The last time the Tigers (picked to finish last by numerous “baseball experts”) won the division was 2006, when the team represented the American League in one of the least watched World Series of all-time. That autumn they fell to an 83-79 St. Louis Cardinals team in a Fall Classic best remembered for reliever Joel Zumaya’s pick off throw to third with no one covering the bag, prompting the always insightful and brilliant Tim McCarver to yell this stunning revelation “that was a bad play by Zumaya right there.”  Yep, Tiny Tim McCarver: always pointing out the intricacies and nuances of the game.
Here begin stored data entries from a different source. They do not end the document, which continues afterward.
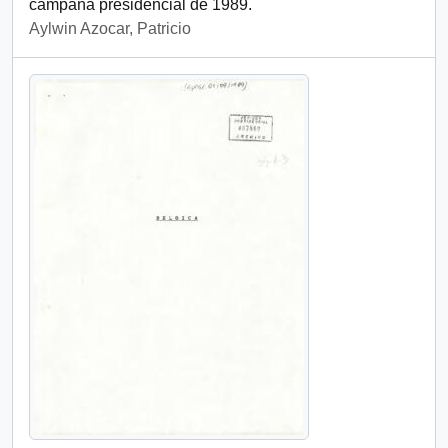
campaña presidencial de 1989.
Aylwin Azocar, Patricio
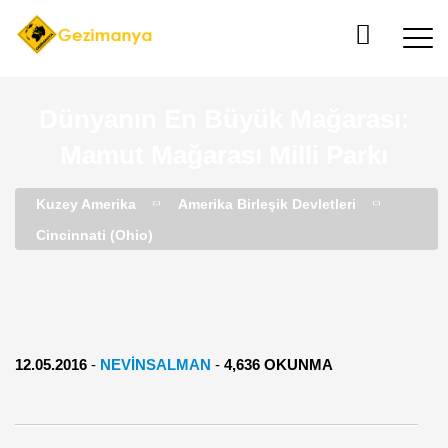
Dünyanın En Büyük Mağarası:
Mamut Mağarası Milli Parkı
Kuzey Amerika
Amerika Birleşik Devletleri
Cincinnati (Ohio)
12.05.2016
-
NEVINSALMAN
-
4,636 OKUNMA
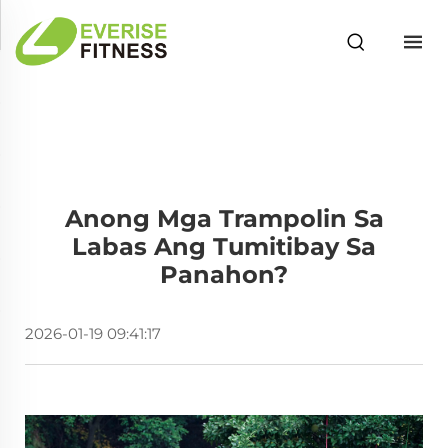
Anong Mga Trampolin Sa
Labas Ang Tumitibay Sa
Panahon?
2026-01-19 09:41:17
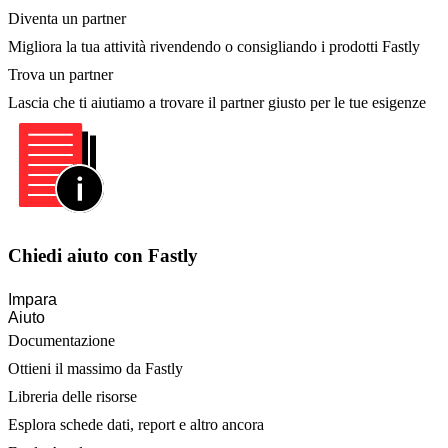
Diventa un partner
Migliora la tua attività rivendendo o consigliando i prodotti Fastly
Trova un partner
Lascia che ti aiutiamo a trovare il partner giusto per le tue esigenze
Chiedi aiuto con Fastly
Impara
Aiuto
Documentazione
Ottieni il massimo da Fastly
Libreria delle risorse
Esplora schede dati, report e altro ancora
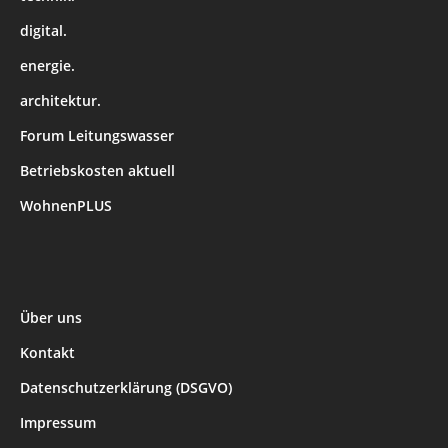
digital.
energie.
architektur.
Forum Leitungswasser
Betriebskosten aktuell
WohnenPLUS
Über uns
Kontakt
Datenschutzerklärung (DSGVO)
Impressum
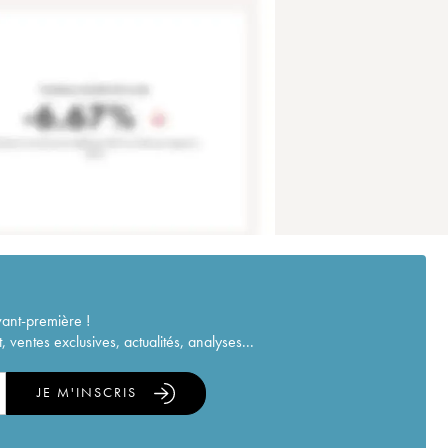
vant-première !
ventes exclusives, actualités, analyses...
JE M'INSCRIS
Moving on to today, this Tiger team’s success can completely be attributed to pitching. Detroit leads the AL with a 3.90 ERA, seven shutouts and 8/5 hits per nine innings pitched. They have allowed  the fewest hits (417) and runs (216) in the league. joel-zumaya-curtis-granderson-kelly-kelly1

Justin Verlander (6-2) currently is second in MLB with 90 strikeouts, one behind the San Francisco Giant’s Tim Lincecum. Starting pitcher Edwin Jackson (5-3) boasts a 2.30 ERA and has allowed 59 hits and 25 runs in 74.1 inninngs pitched with 57 strike outs. Starter Fredrick Alfred “Rick” Porcello III (born December 27, 1988) is a rookie sensation for the Detroit Tigers He is considered by many to be one of the best pitching prospects in baseball. The teenager was drafted #27 overall in the first round of the 2007 Draft. Rick Porcello will soon become a household name with his (6-4) record, 3.70 ERA with 34 strikeouts in 53 innings. Closer Fernando Rodney converted all 10 of his save opportunities into successful saves. Four other pitchers have had save opportunities, but have gone just 1-6. The ancient Todd Jones is no longer the Motor City’s closer and that’s a good thing for them; not good news for the rest of the AL Central.
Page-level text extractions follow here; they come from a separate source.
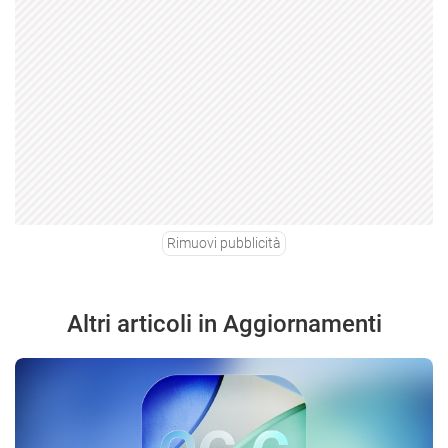
Rimuovi pubblicità
Altri articoli in Aggiornamenti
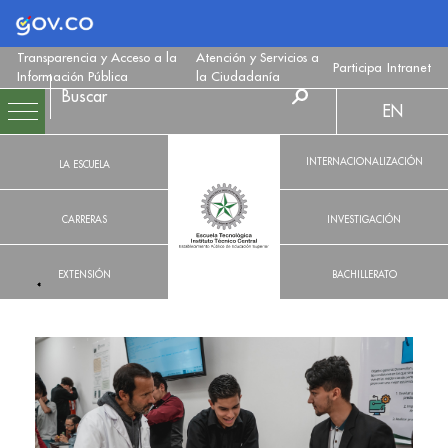
Logo Gobierno de Colombia
Transparencia y Acceso a la
Atención y Servicios a
Participa
Intranet
Información Pública
la Ciudadanía
EN
INTERNACIONALIZACIÓN
LA ESCUELA
CARRERAS
INVESTIGACIÓN
EXTENSIÓN
BACHILLERATO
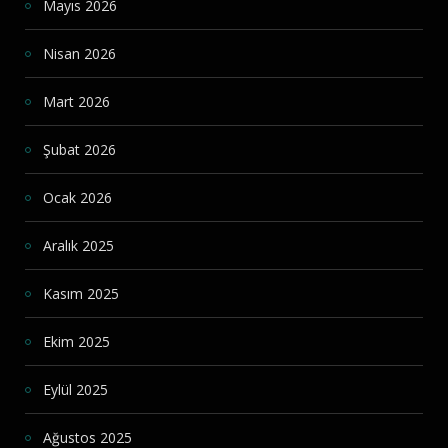
Mayıs 2026
Nisan 2026
Mart 2026
Şubat 2026
Ocak 2026
Aralık 2025
Kasım 2025
Ekim 2025
Eylül 2025
Ağustos 2025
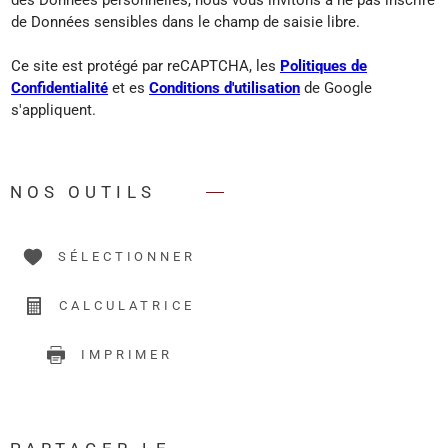
des Données personnelles, nous vous invitons à ne pas inscrire
de Données sensibles dans le champ de saisie libre.
Ce site est protégé par reCAPTCHA, les
Politiques de
Confidentialité
et es
Conditions d'utilisation
de Google
s'appliquent.
NOS OUTILS
SÉLECTIONNER
CALCULATRICE
IMPRIMER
As a team, Detroit ranks in the middle of all the pack in all the major offensive categories. Their lineup is mediocre but does feature a couple of standouts. First baseman Miguel Cabrera and center fielder Curtis Granderson have paced the Tigers offense. Cabrera is second in the AL batting .358 with 38 RBI, and T.F. North (SICA!) and UIC product Curtis Granderson has 13 homeruns, ranking sixth in the AL. Cabrera has also recorded 67 doubles with a .578 slugging percentage.
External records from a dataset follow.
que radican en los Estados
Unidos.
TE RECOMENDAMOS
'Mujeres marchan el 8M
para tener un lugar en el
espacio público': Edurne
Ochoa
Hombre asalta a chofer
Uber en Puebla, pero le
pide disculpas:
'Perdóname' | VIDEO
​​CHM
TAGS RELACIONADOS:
Detroit is 0-2 so far in June with consecutive losses to the Boston Red Sox and 4-6 over their last 10. Upcoming is a three game series against the Los Angeles Dodgers. Following that is five critical games against division rivals: the Chicago White Sox, including a double header on Monday, and the Minnesota Twins, who are both 3.5 games behind Detroit for first place in the division. O far Detroit is the only team in the Central that doesn’t look to be mediocre or worse.  Just two years ago, the AL Central was the toughest and deepest division in baseball, where 90 wins still left you home in October.

This year, it’s the weakest: and 84 wins might just grant you the title. Look for Minnesota and Chicago to be the Tigers main competitors down the stretch for the AL Central Division “crown” in ’09.